▸ What you are asked to do
The answer is to be the data below, written out in full and exactly.

▸ Information shown
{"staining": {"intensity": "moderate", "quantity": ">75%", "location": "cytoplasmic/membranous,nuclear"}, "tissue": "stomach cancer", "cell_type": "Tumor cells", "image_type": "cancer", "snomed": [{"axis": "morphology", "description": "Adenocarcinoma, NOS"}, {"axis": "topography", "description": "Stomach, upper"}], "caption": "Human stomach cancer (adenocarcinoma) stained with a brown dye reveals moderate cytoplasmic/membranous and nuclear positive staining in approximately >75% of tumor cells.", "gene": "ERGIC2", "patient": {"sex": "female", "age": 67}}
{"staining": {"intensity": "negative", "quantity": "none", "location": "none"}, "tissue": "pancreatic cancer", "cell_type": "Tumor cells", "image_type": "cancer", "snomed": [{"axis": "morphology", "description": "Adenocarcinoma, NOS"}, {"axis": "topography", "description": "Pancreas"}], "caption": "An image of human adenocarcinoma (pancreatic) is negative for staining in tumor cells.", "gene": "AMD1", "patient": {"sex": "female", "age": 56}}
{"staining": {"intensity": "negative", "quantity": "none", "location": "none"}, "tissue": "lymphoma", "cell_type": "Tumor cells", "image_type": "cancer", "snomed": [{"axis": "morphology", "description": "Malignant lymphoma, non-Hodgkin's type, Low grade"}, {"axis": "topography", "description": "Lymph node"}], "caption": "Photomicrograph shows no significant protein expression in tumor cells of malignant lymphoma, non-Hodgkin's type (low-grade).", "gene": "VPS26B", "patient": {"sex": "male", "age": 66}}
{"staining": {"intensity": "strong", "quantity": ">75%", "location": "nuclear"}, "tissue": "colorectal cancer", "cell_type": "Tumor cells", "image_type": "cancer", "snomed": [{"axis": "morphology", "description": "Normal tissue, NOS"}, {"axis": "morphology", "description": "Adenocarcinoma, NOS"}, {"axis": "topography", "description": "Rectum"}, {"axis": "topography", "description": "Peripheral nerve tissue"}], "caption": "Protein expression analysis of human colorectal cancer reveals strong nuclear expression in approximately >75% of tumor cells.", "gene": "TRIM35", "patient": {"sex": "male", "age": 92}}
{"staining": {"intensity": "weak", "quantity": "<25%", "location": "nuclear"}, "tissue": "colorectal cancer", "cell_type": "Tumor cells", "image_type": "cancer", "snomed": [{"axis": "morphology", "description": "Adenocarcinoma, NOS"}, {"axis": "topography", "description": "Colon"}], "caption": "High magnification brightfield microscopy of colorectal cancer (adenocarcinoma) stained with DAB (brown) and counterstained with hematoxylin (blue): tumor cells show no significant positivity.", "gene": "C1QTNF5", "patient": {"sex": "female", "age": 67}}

▸ Response to the exercise
{"staining": {"intensity": "moderate", "quantity": ">75%", "location": "cytoplasmic/membranous,nuclear"}, "tissue": "stomach cancer", "cell_type": "Tumor cells", "image_type": "cancer", "snomed": [{"axis": "morphology", "description": "Adenocarcinoma, NOS"}, {"axis": "topography", "description": "Stomach, upper"}], "caption": "Human stomach cancer (adenocarcinoma) stained with a brown dye reveals moderate cytoplasmic/membranous and nuclear positive staining in approximately >75% of tumor cells.", "gene": "ERGIC2", "patient": {"sex": "female", "age": 67}}
{"staining": {"intensity": "negative", "quantity": "none", "location": "none"}, "tissue": "pancreatic cancer", "cell_type": "Tumor cells", "image_type": "cancer", "snomed": [{"axis": "morphology", "description": "Adenocarcinoma, NOS"}, {"axis": "topography", "description": "Pancreas"}], "caption": "An image of human adenocarcinoma (pancreatic) is negative for staining in tumor cells.", "gene": "AMD1", "patient": {"sex": "female", "age": 56}}
{"staining": {"intensity": "negative", "quantity": "none", "location": "none"}, "tissue": "lymphoma", "cell_type": "Tumor cells", "image_type": "cancer", "snomed": [{"axis": "morphology", "description": "Malignant lymphoma, non-Hodgkin's type, Low grade"}, {"axis": "topography", "description": "Lymph node"}], "caption": "Photomicrograph shows no significant protein expression in tumor cells of malignant lymphoma, non-Hodgkin's type (low-grade).", "gene": "VPS26B", "patient": {"sex": "male", "age": 66}}
{"staining": {"intensity": "strong", "quantity": ">75%", "location": "nuclear"}, "tissue": "colorectal cancer", "cell_type": "Tumor cells", "image_type": "cancer", "snomed": [{"axis": "morphology", "description": "Normal tissue, NOS"}, {"axis": "morphology", "description": "Adenocarcinoma, NOS"}, {"axis": "topography", "description": "Rectum"}, {"axis": "topography", "description": "Peripheral nerve tissue"}], "caption": "Protein expression analysis of human colorectal cancer reveals strong nuclear expression in approximately >75% of tumor cells.", "gene": "TRIM35", "patient": {"sex": "male", "age": 92}}
{"staining": {"intensity": "weak", "quantity": "<25%", "location": "nuclear"}, "tissue": "colorectal cancer", "cell_type": "Tumor cells", "image_type": "cancer", "snomed": [{"axis": "morphology", "description": "Adenocarcinoma, NOS"}, {"axis": "topography", "description": "Colon"}], "caption": "High magnification brightfield microscopy of colorectal cancer (adenocarcinoma) stained with DAB (brown) and counterstained with hematoxylin (blue): tumor cells show no significant positivity.", "gene": "C1QTNF5", "patient": {"sex": "female", "age": 67}}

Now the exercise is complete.